CALGARY, ALBERTA–(Marketwired – Jan. 14, 2016) – Petrus Resources Ltd. (“Petrus” or the “Company“) is pleased to announce that Petrus Acquisition Corp. (“New Petrus“) has completed the previously announced bought deal financing of 16,217,000 subscription receipts (“Subscription Receipts“) at an issue price of $1.85 per Subscription Receipt (the “Private Placement“) for aggregate gross proceeds of approximately $30 million with a syndicate of underwriters led by FirstEnergy Capital Corp. (“FirstEnergy“) and GMP Securities L.P. (“GMP” and, together with FirstEnergy, the “Co-Lead Underwriters“) and including Cormark Securities Inc., National Bank Financial Inc., Dundee Securities Ltd. and Macquarie Capital Markets Canada Ltd.
The gross proceeds from the Private Placement will be held in escrow pending the receipt by the escrow agent of a notice from Petrus and New Petrus, acknowledged by the Co-Lead Underwriters, that all conditions precedent set forth in the arrangement agreement dated November 29, 2015, as amended on December 15, 2015 (the “Arrangement Agreement“), among Petrus, New Petrus, PhosCan Chemical Corp. (“PhosCan“) and a wholly-owned subsidiary of PhosCan have been satisfied or waived. If such notice is received on or before 5:00 p.m. (Calgary time) on February 16, 2016 (the “Transaction Deadline“), the proceeds from the Private Placement and any interest thereon will be released to New Petrus and each Subscription Receipt will entitle the holder thereof to 0.25 of a common share in the capital of New Petrus (the “New Petrus Shares“) without further payment or action on the part of the holder. If such notice is not received on or before the Transaction Deadline, the Arrangement Agreement is terminated at any earlier time or New Petrus and/or Petrus advises the Co-lead Underwriters or announces to the public that it does not intend to proceed with the Arrangement (as defined in the Arrangement Agreement), holders of Subscription Receipts will receive a cash payment equal to the issue price of the Subscription Receipts and any interest that was earned thereon during the time of escrow.
The net proceeds from the Private Placement (if released from escrow) will be used to pay down Petrus’ corporate debt, to fund the ongoing exploration and development program of New Petrus and for general corporate purposes of New Petrus.
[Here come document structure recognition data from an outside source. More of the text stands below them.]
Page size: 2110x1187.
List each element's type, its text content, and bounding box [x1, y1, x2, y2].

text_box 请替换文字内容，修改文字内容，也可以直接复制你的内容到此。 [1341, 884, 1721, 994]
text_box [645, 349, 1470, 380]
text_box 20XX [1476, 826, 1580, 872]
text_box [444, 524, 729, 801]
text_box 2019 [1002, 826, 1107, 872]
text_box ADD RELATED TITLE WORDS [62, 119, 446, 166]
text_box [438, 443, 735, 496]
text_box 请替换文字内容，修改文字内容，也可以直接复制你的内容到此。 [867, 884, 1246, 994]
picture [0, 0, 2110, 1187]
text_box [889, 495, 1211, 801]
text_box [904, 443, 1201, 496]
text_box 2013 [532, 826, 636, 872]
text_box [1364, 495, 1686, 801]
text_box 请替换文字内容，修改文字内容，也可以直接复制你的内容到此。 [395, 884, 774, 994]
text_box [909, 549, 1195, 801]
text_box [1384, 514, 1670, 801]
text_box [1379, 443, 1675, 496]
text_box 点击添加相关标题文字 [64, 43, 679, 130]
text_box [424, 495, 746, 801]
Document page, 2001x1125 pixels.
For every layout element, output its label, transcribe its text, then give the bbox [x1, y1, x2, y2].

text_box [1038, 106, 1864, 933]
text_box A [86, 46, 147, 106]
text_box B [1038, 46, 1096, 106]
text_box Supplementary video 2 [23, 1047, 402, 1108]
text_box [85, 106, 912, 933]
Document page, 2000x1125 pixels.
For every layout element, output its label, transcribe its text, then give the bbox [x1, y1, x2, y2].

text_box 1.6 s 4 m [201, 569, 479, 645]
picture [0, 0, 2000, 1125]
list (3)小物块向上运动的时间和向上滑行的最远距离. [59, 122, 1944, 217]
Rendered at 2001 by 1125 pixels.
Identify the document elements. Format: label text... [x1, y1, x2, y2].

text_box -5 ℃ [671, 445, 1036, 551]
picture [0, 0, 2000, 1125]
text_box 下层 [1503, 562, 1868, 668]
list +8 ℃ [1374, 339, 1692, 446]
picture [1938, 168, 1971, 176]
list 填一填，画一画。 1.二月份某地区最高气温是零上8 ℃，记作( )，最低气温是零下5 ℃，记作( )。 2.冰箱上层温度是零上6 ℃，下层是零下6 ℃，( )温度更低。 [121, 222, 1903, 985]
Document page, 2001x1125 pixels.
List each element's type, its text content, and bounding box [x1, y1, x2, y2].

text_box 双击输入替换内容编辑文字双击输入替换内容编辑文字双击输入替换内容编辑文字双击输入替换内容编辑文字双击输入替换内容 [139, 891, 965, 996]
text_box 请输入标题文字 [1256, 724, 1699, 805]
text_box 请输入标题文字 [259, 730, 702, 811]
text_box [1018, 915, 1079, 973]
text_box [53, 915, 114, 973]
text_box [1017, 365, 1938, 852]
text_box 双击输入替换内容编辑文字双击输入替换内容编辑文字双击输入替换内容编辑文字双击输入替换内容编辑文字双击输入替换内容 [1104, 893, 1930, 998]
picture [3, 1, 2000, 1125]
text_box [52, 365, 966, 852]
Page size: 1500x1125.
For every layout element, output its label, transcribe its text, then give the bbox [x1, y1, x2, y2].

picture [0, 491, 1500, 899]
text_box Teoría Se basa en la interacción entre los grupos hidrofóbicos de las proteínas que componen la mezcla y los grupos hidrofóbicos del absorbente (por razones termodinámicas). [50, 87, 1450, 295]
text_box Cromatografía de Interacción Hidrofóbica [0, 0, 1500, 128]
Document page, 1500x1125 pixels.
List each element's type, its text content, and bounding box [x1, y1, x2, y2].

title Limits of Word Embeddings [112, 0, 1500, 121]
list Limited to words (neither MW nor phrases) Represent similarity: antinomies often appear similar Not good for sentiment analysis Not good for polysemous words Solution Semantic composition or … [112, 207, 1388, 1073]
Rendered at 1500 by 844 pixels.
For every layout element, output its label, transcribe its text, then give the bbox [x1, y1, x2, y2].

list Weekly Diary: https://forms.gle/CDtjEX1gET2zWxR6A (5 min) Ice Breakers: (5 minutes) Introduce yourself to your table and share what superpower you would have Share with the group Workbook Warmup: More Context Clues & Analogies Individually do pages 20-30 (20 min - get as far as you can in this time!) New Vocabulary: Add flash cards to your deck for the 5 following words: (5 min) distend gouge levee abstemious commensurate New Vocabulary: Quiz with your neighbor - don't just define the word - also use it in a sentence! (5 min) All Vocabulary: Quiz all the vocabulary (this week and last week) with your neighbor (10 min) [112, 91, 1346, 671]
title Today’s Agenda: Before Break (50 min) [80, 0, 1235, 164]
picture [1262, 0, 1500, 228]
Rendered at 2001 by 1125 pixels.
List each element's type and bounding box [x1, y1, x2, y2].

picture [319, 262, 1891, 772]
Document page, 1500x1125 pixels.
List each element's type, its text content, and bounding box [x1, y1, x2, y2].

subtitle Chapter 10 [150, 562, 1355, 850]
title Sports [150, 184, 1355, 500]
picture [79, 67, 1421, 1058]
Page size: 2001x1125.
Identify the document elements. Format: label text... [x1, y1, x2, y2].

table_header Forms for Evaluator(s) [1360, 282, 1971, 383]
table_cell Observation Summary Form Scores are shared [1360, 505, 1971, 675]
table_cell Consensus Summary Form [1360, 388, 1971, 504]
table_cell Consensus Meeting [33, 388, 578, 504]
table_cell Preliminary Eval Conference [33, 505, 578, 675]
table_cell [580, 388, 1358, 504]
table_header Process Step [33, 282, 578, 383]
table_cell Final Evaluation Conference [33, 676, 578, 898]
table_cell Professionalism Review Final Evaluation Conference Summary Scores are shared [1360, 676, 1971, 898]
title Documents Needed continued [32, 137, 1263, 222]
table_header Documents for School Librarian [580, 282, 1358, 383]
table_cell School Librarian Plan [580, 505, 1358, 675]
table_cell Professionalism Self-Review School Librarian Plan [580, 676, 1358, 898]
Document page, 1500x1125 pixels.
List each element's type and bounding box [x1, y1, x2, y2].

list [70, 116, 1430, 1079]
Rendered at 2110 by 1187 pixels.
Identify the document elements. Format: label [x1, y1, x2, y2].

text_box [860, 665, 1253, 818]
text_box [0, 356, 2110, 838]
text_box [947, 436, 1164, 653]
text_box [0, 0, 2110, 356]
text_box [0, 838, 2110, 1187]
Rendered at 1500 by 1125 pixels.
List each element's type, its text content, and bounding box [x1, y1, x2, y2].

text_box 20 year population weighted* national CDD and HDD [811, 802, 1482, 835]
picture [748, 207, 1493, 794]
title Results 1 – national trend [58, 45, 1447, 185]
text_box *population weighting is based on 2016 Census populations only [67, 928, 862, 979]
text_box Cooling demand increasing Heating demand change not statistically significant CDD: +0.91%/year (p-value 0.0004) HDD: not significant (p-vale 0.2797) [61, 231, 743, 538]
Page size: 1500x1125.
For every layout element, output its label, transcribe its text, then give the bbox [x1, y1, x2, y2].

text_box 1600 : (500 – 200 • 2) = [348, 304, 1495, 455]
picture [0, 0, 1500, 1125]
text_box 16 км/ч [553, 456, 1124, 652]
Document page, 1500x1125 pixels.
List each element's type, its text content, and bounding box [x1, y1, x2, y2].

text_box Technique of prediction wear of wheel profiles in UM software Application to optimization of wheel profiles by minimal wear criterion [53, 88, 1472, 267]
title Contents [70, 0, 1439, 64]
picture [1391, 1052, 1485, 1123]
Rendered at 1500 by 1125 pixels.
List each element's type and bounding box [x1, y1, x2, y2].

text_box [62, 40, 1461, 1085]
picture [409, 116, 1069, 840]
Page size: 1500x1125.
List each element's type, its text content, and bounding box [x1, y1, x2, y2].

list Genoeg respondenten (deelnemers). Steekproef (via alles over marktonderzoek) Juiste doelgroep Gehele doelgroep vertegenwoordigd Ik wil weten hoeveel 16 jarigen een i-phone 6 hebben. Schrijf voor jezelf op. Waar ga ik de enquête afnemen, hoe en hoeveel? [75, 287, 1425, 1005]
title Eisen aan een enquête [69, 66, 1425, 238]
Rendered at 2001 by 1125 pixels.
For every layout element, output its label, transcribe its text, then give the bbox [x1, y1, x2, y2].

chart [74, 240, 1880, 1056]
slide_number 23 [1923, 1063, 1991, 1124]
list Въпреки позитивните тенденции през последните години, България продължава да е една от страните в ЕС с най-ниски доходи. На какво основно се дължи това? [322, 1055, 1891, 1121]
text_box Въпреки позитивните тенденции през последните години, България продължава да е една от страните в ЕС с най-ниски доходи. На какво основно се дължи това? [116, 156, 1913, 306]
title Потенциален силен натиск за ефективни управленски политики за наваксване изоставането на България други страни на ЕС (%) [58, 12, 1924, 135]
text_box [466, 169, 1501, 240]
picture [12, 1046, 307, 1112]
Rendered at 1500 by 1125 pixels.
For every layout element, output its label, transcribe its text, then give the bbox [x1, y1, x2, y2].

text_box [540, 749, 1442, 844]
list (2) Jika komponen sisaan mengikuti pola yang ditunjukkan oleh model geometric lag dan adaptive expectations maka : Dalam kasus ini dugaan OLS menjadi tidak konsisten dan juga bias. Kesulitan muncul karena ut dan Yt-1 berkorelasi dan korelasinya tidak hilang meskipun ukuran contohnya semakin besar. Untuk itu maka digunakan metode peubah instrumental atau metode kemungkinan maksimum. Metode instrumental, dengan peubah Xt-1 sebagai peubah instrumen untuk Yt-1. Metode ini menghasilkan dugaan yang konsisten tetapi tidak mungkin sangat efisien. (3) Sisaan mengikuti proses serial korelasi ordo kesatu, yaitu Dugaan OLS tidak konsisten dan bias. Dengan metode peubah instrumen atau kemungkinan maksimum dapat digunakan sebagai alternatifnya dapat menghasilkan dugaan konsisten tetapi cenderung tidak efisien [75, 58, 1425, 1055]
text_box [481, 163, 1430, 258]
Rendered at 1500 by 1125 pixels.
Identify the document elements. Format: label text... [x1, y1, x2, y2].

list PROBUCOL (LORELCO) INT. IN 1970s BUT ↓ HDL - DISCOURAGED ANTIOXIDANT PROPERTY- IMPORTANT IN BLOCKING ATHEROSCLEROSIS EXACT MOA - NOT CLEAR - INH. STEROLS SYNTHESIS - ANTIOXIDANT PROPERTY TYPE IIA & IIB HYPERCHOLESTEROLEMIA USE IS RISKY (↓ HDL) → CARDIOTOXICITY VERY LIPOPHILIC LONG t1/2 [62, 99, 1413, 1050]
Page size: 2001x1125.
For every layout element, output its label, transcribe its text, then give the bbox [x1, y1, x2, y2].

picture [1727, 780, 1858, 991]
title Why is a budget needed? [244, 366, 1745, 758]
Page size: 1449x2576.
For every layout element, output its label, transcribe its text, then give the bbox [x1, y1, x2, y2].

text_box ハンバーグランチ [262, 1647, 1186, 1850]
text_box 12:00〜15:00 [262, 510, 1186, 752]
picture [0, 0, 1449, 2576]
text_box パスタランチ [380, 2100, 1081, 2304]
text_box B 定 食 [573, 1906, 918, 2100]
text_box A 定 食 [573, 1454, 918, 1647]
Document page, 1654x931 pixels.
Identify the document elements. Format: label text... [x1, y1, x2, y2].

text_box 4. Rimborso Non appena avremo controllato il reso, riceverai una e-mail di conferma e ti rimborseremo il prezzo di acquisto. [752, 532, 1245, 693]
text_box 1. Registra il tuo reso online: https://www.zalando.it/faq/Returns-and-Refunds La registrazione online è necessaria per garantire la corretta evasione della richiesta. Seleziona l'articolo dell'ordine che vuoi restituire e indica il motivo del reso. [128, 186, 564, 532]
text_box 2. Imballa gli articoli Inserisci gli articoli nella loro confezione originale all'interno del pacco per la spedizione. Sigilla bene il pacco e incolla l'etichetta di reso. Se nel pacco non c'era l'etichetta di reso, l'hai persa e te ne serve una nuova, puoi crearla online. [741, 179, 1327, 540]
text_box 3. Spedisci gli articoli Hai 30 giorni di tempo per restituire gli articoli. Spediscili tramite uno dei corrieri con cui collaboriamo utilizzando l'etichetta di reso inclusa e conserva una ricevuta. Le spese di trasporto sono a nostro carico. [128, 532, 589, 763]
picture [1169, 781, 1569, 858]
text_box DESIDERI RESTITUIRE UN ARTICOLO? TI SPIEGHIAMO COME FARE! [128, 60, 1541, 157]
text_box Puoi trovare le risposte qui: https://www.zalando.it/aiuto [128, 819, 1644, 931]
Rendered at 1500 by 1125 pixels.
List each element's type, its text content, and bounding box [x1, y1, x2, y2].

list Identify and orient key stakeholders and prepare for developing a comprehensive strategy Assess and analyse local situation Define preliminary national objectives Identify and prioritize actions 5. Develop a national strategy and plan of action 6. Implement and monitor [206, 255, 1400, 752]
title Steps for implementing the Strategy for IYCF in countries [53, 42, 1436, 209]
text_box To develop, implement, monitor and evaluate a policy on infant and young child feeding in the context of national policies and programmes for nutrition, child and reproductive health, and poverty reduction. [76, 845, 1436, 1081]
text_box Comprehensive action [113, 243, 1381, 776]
Petrus is also pleased to announce that New Petrus (to be renamed “Petrus Resources Ltd.” pursuant to the Arrangement) has received conditional approval for the listing of the New Petrus Shares on the Toronto Stock Exchange (“TSX“) under the symbol “PRQ” subsequent to the completion of the Arrangement. Such listing is subject to compliance with the requirements of the TSX.
Petrus is a Canadian oil and gas company focused on property exploitation and strategic acquisitions in Alberta. Petrus has established a sustainable platform of low decline, low operating cost assets with a multi-year inventory of repeatable, low risk, economic drilling locations.